Antiferromagnetic spin Seebeck effect across the spin-flop transition: A stochastic Ginzburg-Landau simulation

TL;DR

This study uses stochastic Ginzburg-Landau simulations to analyze how the antiferromagnetic spin Seebeck effect behaves across the spin-flop transition, revealing that sign reversal depends on interfacial coupling and spin dephasing.

Contribution

It demonstrates that the sign reversal of the spin Seebeck effect is controlled by microscopic interfacial exchange coupling and spin dephasing, not a universal property.

Findings

Sign reversal occurs when coupling to the staggered magnetization dominates.

No sign reversal when coupling to the net magnetization dominates.

Sign reversal is influenced by spin dephasing in the metal layer.

Abstract

We investigate the antiferromagnetic spin Seebeck effect across the spin-flop transition in a numerical simulation based on the time-dependent Ginzburg-Landau equation for a bilayer of a uniaxial insulating antiferromagnet and an adjacent metal.
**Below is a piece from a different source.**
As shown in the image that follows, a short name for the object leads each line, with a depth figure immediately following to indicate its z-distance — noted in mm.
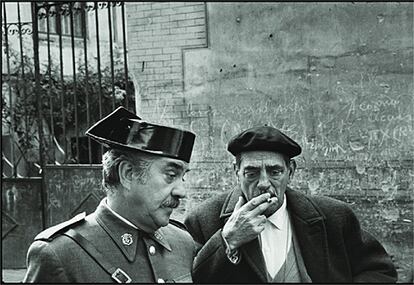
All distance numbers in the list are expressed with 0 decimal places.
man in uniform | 2426
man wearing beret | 2912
By directly simulating the rate of change of the conduction-electron spin density ${\bf s}$ in the adjacent metal layer, we demonstrate that a sign reversal of the antiferromagnetic spin Seebeck effect across the spin-flop transition occurs when the interfacial coupling of ${\bf s}$ to the staggered magnetization ${\bf n}$ of the antiferromagnet dominates, whereas no sign reversal appears when the interfacial coupling of ${\bf s}$ to the magnetization ${\bf m}$ dominates. Moreover, we show that the sign reversal is influenced by the degree of spin dephasing in the metal layer. Our result indicates that the sign reversal is not a generic property of a simple uniaxial antiferromagnet, but controlled by microscopic details of the exchange coupling at the interface and the spin dephasing in the metal layer.